# Gasket???



## RNMike (Aug 12, 2018)

Hi friends, 
Just doing the initial burn in on my Rec Tec RT700 and I was wondering about some sort of gasket to seal the lid. Pros, cons, suggestions...Yes, I’m a total noob


----------



## SonnyE (Aug 12, 2018)

A man's got to know his limitations...

Hi Mike,
Unless all the smoke in the chamber is going out a leak, it isn't that important to fuss over it.
Every sm00ker I've ever had leaks some smoke. I don't care if it does. It has to have stale out and fresh in.
Too often I see folks fussing over any leakage. It's no big deal.
Adds to the ambiance of the yard party. Even if it is only you, yourself, and Mike out there.

Now a septic tank, or a cesspool, those are things that you don't want their sweet aroma wafting around. :confused::rolleyes:

Nice puppy in your Avatar...;)


----------



## SecondHandSmoker (Aug 12, 2018)

What SonnyE said.  You need some airflow in there.


----------



## johnmeyer (Aug 12, 2018)

You want smoke moving through the smoker, not just sitting in there getting stale.


----------



## RNMike (Aug 12, 2018)

Thanks friends! So don’t “F” with it...got it. That’s Penelope in my avatar...no, you can’t eat her!


----------



## smokininidaho (Aug 12, 2018)

I use these type gaskets on my WSM, cheap charcoal grill and my Kamado, they work great, help keep temps steady, I only want the smoke coming from the chimney or top vents not leaking all over the place, opinions vary though.
https://www.ebay.com/itm/Sm-Med-mini-Big-Green-Egg-gasket-wool-smoker-bbq-felt-750-x-125-self-stick/171054606374?epid=4008412711&hash=item27d3a62826:g:HbwAAOSwEK9T2xW4&_sacat=0&_nkw=bbq+felt+gasket&_from=R40&rt=nc&_trksid=m570.l1313


----------



## RNMike (Aug 12, 2018)

Thanks smokininidaho! We were visiting relatives in Nampa last week!


----------



## SonnyE (Aug 13, 2018)

RNMike said:


> Thanks friends! So don’t “F” with it...got it. That’s Penelope in my avatar...no, you can’t eat her!

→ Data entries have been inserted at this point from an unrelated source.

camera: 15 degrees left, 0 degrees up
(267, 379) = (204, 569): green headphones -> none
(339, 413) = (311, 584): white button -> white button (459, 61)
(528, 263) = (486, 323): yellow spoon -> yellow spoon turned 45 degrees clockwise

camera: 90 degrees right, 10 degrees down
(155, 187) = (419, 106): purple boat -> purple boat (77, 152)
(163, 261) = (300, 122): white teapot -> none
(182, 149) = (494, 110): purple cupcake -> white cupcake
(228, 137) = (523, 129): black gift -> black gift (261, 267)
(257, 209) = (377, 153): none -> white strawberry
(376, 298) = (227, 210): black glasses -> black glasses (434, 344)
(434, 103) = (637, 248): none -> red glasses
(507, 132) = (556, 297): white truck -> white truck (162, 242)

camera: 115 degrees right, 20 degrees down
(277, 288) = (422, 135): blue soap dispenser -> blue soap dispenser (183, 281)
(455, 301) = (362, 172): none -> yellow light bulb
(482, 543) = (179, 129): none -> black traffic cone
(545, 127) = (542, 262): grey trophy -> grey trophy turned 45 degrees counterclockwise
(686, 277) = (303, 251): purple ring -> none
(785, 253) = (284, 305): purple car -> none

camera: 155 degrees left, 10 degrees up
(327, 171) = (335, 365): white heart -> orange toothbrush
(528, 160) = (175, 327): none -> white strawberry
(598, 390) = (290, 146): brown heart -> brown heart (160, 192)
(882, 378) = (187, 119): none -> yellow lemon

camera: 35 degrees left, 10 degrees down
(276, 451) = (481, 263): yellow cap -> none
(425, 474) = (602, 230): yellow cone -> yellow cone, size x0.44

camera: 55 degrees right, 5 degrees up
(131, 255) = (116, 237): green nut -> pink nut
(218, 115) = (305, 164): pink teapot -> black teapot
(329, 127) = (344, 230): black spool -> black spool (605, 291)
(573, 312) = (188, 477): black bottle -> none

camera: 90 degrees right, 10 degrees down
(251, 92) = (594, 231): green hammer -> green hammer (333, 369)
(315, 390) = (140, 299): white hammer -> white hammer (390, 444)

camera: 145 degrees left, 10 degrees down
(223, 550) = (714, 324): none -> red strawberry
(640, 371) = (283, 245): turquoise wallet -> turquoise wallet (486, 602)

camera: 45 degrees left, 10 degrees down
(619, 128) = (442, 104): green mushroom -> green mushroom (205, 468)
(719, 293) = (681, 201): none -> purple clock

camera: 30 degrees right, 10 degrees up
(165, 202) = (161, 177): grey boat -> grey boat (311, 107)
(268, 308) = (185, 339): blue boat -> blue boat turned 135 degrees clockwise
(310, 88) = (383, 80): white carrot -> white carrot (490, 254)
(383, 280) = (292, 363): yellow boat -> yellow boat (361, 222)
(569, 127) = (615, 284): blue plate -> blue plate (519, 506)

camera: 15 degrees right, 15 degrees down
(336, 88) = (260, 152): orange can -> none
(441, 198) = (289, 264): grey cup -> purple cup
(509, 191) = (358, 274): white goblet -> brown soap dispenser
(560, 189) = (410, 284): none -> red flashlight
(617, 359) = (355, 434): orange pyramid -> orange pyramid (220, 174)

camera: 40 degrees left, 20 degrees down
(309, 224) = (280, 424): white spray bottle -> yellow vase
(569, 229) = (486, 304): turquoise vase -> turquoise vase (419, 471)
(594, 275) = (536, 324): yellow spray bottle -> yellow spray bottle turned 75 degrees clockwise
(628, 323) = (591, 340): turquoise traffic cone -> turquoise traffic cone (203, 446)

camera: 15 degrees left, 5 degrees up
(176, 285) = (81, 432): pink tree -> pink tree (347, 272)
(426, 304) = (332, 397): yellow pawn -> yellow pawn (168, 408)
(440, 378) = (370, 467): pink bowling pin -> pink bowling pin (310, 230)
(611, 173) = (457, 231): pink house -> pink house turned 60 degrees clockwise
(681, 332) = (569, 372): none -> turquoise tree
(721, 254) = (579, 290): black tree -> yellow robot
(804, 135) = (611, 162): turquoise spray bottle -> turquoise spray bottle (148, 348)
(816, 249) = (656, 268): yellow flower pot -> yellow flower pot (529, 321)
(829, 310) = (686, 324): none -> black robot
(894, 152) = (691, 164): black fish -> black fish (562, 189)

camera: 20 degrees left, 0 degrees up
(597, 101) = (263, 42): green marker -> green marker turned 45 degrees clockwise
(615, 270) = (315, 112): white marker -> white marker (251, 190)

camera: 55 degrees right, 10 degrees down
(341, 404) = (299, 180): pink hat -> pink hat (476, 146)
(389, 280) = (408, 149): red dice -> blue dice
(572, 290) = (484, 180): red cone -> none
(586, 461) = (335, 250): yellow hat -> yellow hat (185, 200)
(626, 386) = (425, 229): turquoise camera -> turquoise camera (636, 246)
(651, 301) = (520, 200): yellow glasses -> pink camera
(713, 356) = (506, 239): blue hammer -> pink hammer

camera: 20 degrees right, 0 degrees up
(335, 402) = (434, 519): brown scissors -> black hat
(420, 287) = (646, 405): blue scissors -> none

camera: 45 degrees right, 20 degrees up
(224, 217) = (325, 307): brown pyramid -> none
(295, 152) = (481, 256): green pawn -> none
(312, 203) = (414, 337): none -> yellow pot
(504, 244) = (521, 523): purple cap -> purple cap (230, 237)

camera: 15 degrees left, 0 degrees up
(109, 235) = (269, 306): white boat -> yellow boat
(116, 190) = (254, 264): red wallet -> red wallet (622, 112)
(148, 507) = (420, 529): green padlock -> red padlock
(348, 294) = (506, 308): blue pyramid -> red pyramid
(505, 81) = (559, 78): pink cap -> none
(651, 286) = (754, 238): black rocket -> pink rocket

I wouldn't bother right away. Take it low and slow, like Bar-B-Que.
Do some ques, drink a few brews, think about it.
And of course, ask Penelope. She's as smart as any of us out here.

I had a Sir Francis Bacon once. He was always ready for a good belly rub.


----------



## RNMike (Aug 13, 2018)

SonnyE, best response yet! I will follow your advice. Doing some beef jerky & ribs tomorrow for the first smoke...I of course will be having a few cold frosty beverages I have Stone Go To IPA on tap right now.
Penelope too loves a good belly rub


----------